▸ **Task to carry out**: Find every line below with the word "Center" in it, and copy each one.
------------------------------------
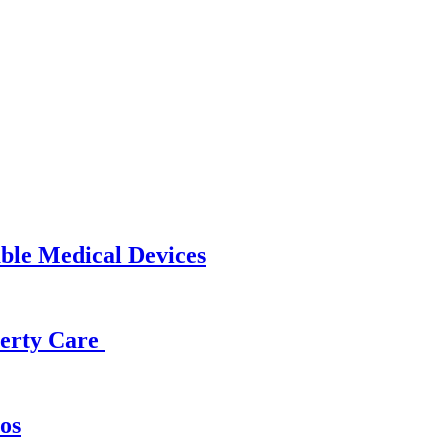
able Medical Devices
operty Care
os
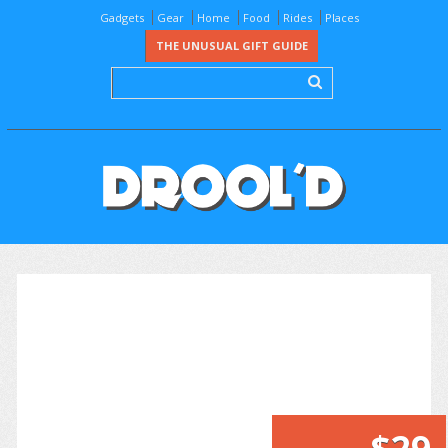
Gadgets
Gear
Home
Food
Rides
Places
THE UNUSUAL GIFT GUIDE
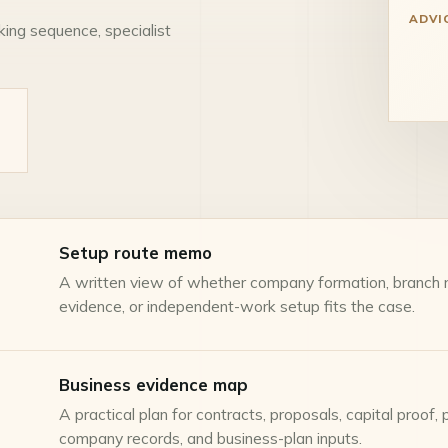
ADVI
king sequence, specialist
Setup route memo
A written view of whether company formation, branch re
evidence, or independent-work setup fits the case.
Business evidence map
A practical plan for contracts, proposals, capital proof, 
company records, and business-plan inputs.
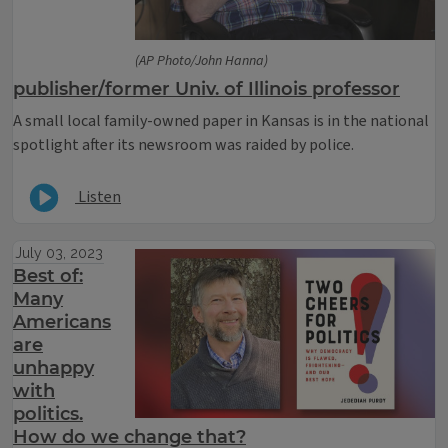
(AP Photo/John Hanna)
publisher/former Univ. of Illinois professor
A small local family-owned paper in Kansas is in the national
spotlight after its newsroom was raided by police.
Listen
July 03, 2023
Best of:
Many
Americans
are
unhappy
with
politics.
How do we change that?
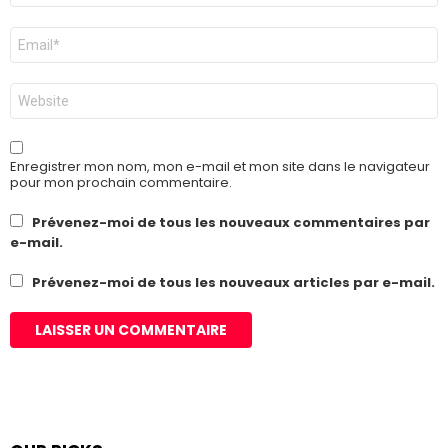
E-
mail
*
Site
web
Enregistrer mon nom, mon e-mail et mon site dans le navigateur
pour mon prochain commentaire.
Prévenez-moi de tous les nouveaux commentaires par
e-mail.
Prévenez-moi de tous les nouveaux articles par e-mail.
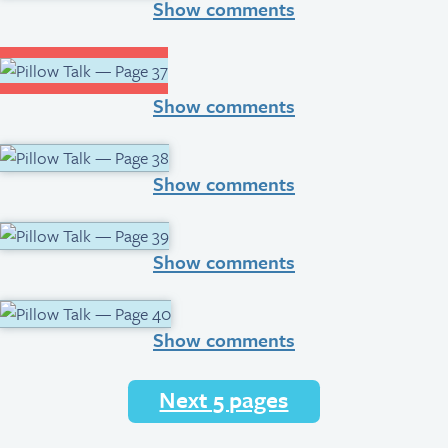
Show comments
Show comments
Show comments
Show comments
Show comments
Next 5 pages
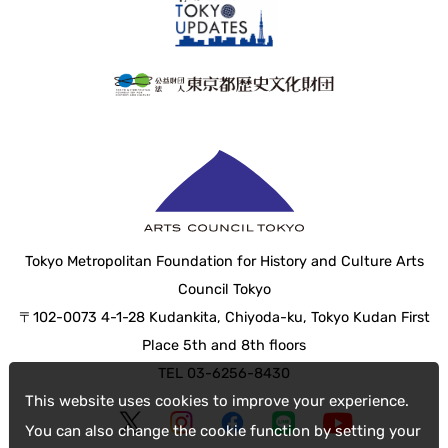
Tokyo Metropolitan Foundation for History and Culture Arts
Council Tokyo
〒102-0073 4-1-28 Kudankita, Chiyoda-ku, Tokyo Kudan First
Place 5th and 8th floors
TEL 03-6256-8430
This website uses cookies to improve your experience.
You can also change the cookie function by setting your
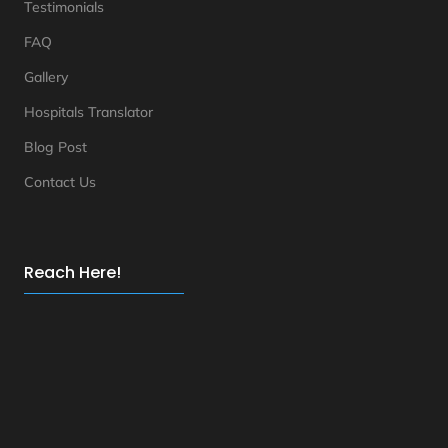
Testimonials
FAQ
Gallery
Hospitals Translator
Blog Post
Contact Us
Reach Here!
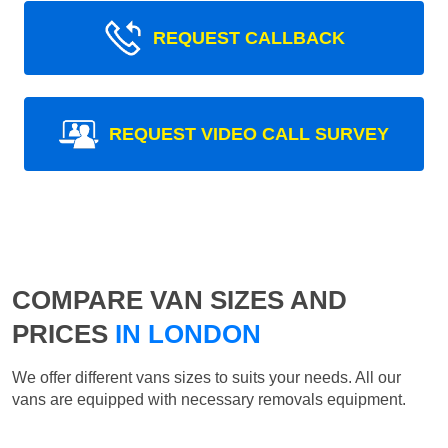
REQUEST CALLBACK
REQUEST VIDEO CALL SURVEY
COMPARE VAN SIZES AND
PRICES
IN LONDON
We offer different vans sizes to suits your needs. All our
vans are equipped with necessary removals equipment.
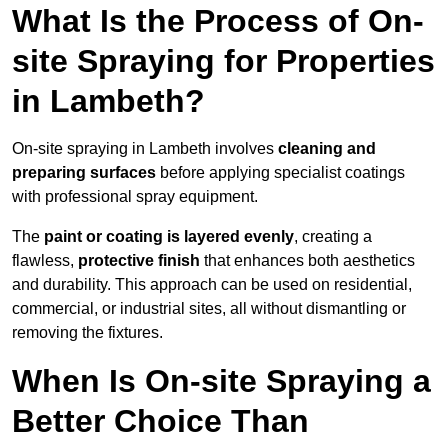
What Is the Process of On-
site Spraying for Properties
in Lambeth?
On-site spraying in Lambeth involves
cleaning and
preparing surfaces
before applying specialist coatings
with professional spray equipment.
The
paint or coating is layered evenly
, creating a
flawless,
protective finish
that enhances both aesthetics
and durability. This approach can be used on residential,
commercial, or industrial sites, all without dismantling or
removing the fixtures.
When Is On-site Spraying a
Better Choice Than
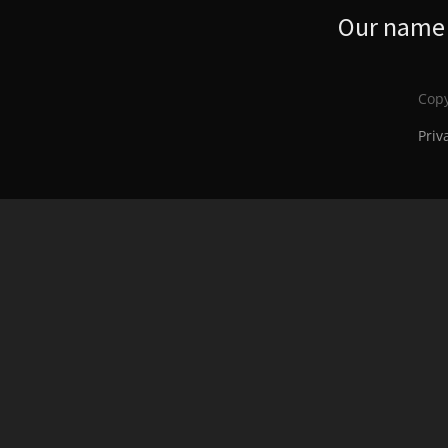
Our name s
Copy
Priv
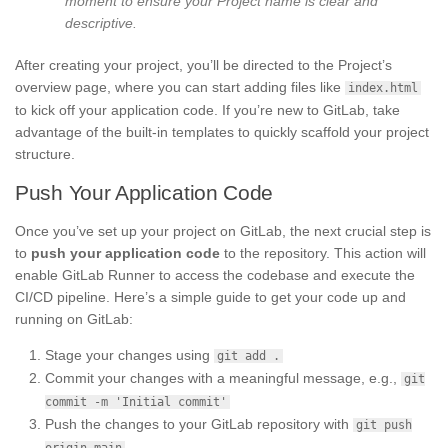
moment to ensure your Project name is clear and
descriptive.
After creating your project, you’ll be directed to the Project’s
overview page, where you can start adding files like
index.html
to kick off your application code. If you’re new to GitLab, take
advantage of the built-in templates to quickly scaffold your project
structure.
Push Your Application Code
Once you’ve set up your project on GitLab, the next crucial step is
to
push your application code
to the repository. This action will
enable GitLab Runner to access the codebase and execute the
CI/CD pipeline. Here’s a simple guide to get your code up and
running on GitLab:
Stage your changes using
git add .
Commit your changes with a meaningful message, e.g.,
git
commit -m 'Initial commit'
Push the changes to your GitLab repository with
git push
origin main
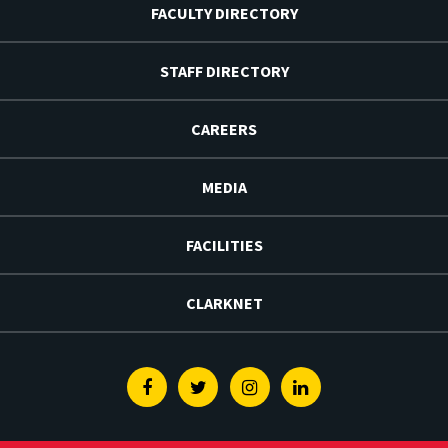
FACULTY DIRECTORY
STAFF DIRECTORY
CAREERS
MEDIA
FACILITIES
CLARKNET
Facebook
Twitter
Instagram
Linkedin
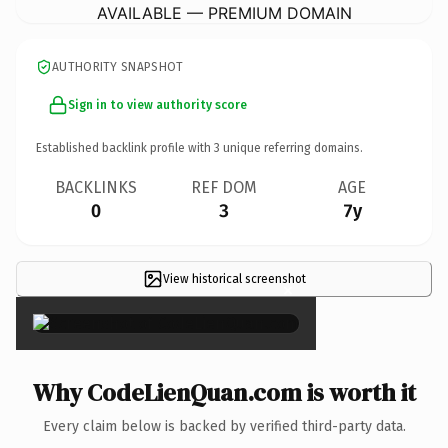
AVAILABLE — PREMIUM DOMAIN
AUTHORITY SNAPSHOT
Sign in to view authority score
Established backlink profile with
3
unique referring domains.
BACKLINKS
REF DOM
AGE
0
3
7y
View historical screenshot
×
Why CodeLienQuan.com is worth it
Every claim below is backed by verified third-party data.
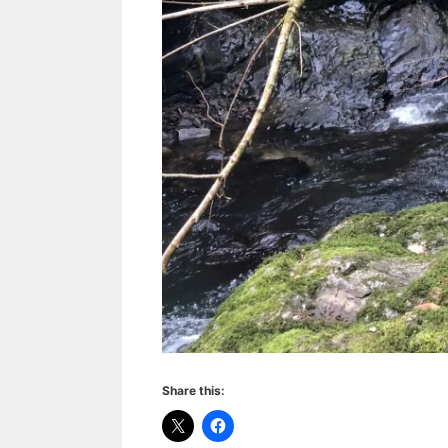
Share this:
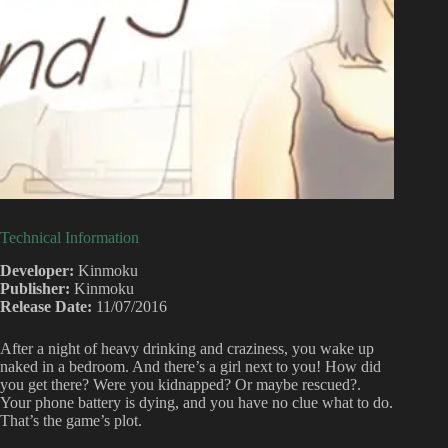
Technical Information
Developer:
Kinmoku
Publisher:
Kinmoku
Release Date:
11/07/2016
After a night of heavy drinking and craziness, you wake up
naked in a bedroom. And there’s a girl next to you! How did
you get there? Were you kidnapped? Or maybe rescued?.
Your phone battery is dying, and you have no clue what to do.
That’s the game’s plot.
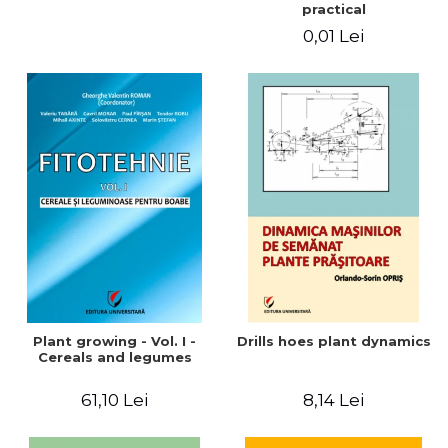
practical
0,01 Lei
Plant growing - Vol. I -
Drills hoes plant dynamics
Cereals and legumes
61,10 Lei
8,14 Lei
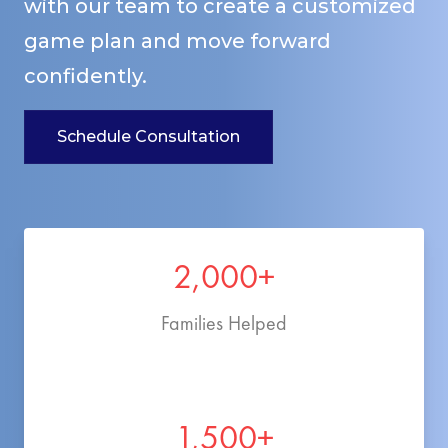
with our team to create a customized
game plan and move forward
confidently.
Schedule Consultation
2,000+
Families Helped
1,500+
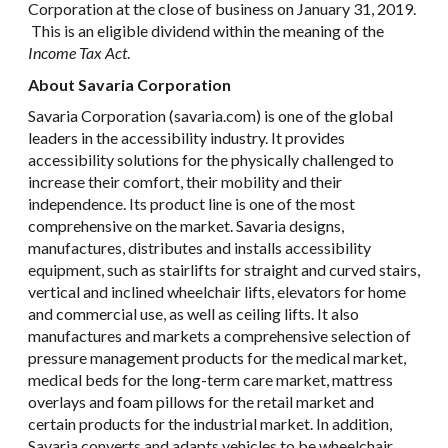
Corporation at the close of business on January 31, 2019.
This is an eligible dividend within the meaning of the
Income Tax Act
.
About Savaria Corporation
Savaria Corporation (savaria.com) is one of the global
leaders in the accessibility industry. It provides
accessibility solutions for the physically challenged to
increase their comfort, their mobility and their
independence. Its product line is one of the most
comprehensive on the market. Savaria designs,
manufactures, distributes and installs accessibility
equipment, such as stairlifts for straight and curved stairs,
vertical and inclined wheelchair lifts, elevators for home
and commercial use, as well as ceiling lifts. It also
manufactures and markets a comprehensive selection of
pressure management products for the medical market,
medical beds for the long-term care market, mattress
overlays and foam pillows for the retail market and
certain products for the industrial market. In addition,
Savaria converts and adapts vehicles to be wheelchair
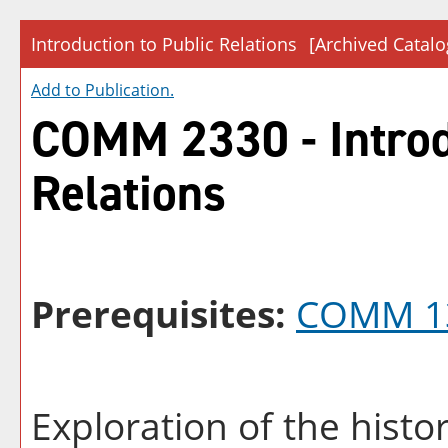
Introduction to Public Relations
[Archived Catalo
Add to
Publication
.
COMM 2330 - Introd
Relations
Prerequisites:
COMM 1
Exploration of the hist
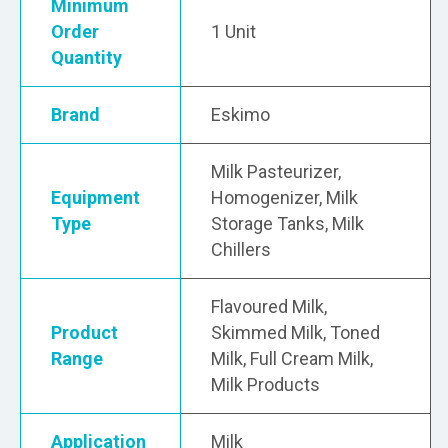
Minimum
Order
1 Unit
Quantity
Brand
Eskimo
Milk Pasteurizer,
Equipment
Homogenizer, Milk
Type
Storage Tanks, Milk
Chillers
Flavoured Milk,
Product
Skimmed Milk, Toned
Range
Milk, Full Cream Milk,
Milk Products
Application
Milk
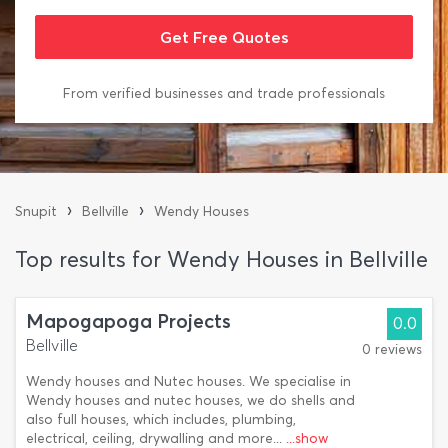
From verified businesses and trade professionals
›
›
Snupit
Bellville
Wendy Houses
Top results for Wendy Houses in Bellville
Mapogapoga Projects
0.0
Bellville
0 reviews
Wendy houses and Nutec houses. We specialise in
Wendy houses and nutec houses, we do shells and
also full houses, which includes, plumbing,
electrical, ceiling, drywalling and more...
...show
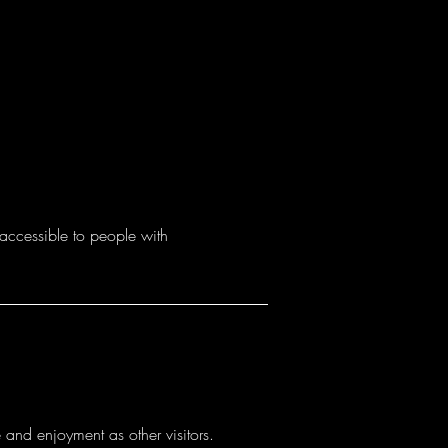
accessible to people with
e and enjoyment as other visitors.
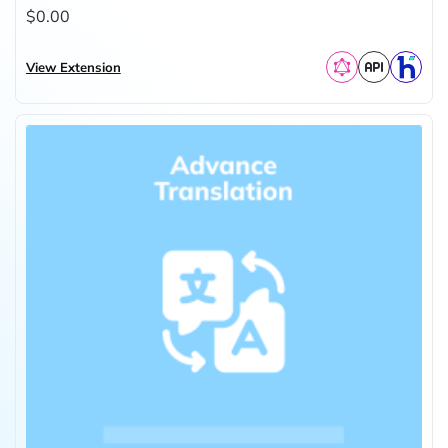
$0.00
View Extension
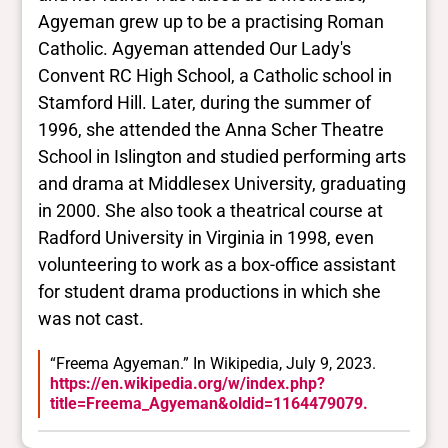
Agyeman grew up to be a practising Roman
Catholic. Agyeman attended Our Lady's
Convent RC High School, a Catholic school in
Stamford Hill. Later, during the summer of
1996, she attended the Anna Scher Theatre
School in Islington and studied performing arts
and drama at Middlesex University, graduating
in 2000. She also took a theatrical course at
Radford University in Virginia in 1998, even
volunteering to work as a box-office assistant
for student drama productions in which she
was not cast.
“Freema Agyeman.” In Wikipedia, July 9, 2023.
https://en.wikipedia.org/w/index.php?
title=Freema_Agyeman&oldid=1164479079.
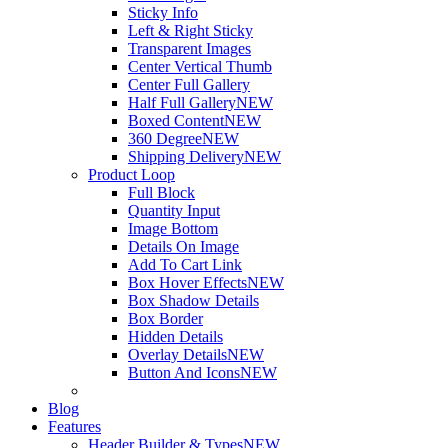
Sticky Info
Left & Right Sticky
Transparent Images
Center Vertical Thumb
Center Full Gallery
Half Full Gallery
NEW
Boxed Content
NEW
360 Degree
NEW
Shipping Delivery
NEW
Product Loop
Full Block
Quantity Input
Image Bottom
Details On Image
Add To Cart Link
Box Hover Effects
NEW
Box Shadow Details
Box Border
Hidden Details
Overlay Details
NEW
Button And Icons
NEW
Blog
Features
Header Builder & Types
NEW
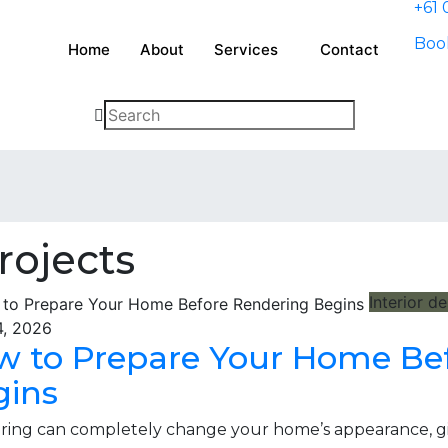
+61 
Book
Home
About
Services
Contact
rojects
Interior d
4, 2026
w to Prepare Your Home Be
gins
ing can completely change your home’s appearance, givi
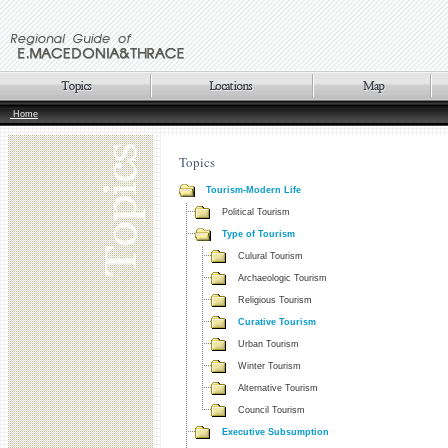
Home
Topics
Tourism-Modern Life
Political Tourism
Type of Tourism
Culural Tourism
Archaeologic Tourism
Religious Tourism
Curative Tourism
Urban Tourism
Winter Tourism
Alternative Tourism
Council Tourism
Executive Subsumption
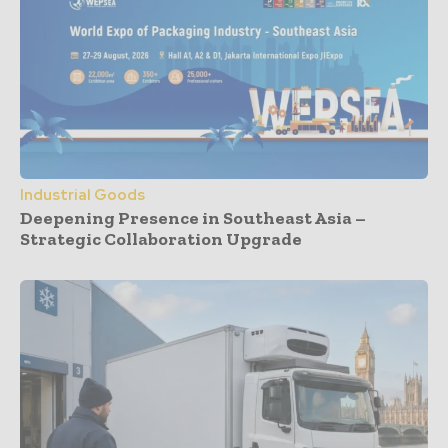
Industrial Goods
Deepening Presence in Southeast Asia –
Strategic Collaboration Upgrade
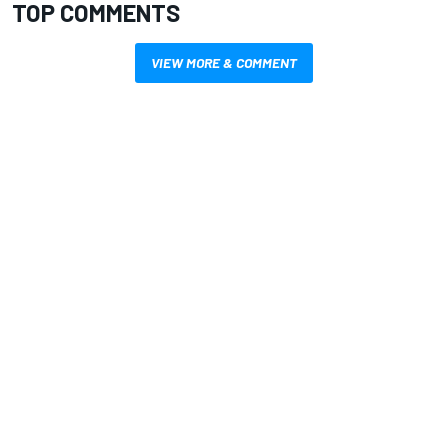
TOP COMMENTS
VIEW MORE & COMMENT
------------------------------------
▸ **Response to the task**:
Center Vertical Thumb
Center Full Gallery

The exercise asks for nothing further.